● Problem statement: Each record should reappear exactly in your answer, minus any picture.
*** Opening of Records for this exercise ***
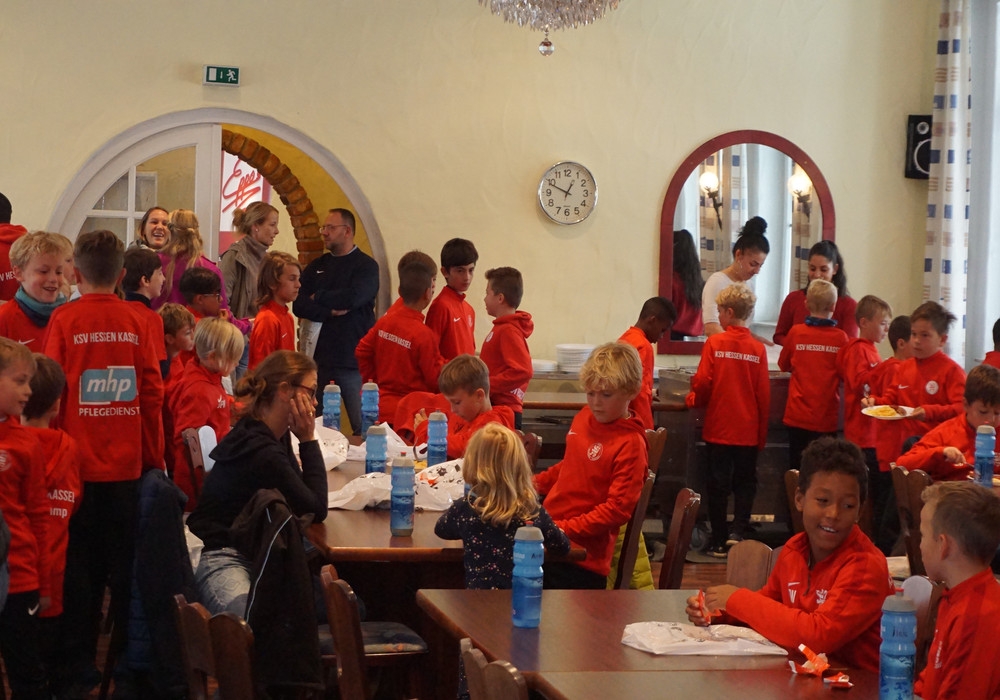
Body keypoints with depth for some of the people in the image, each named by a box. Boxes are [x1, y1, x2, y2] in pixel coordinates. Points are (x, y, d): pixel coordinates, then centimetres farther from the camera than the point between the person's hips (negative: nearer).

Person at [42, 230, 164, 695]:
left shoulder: (65, 319, -7)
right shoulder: (136, 321, -2)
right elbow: (152, 392, -1)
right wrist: (154, 458, 8)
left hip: (79, 461, -1)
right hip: (127, 464, 2)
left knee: (80, 562, 7)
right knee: (125, 560, 11)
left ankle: (79, 661, 11)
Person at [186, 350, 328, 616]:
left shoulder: (272, 436, 10)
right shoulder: (263, 454, -20)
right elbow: (316, 511, -11)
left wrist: (306, 440, 5)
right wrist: (308, 440, -8)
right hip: (223, 560, -10)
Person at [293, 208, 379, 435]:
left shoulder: (366, 266, 0)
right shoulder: (316, 267, 15)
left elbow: (352, 298, -18)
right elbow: (299, 306, 4)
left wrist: (318, 298, -3)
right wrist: (330, 311, -12)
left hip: (354, 359, -5)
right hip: (320, 358, 5)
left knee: (362, 426, -6)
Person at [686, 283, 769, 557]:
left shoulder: (714, 343, -9)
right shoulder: (758, 349, -4)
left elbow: (703, 382, -12)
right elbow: (764, 394, -2)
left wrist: (694, 399, 11)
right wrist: (762, 434, 7)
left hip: (719, 428, -1)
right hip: (748, 431, 1)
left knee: (719, 483, 7)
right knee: (745, 482, 12)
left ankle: (719, 541, 11)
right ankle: (738, 531, -2)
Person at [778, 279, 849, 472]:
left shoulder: (796, 332, -5)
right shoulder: (840, 337, -7)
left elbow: (783, 365, 11)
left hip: (798, 415, 1)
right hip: (827, 418, -1)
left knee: (796, 472, 8)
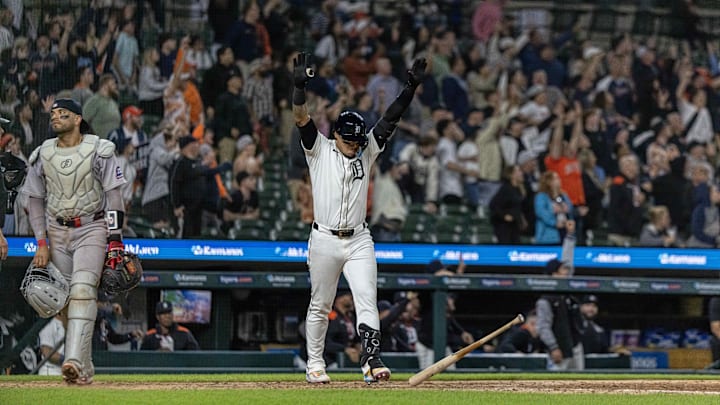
*** Close of Records for this exercise ***
● Exercise output:
Body keypoints with depth for some of the people in the image, each named by a box. Boxes are [x1, y1, x2, y2] in pixel coordinates. Points are (x, y, d): pixel coordinates, then centimetres farther from the camera than the point between the person's hips (negative: nearer).

Person at [42, 230, 164, 695]:
left shoulder: (65, 319, -7)
right shoulder: (136, 321, -2)
right elbow: (152, 392, -1)
right wrist: (154, 458, 8)
left hip: (79, 461, -1)
right hip: (127, 464, 2)
left knee: (80, 562, 7)
right knee: (125, 560, 11)
left ankle: (79, 661, 11)
Person at [186, 350, 328, 616]:
left shoulder: (272, 436, 10)
right shoulder: (263, 454, -20)
right elbow: (316, 511, -11)
left wrist: (306, 440, 5)
right wrist: (308, 440, -8)
right hip: (223, 560, -10)
Person at [293, 208, 379, 435]:
left shoulder: (366, 266, 0)
right shoulder: (316, 267, 15)
left elbow: (352, 298, -18)
right elbow: (299, 306, 4)
left wrist: (318, 298, -3)
right wrist: (330, 311, -12)
left hip: (354, 359, -5)
right hip: (320, 358, 5)
left knee: (362, 426, -6)
Person at [686, 283, 769, 557]:
left shoulder: (714, 343, -9)
right shoulder: (758, 349, -4)
left elbow: (703, 382, -12)
right elbow: (764, 394, -2)
left wrist: (694, 399, 11)
right wrist: (762, 434, 7)
left hip: (719, 428, -1)
right hip: (748, 431, 1)
left knee: (719, 483, 7)
right knee: (745, 482, 12)
left ankle: (719, 541, 11)
right ankle: (738, 531, -2)
Person at [778, 279, 849, 472]:
left shoulder: (796, 332, -5)
right shoulder: (840, 337, -7)
left elbow: (783, 365, 11)
left hip: (798, 415, 1)
right hip: (827, 418, -1)
left knee: (796, 472, 8)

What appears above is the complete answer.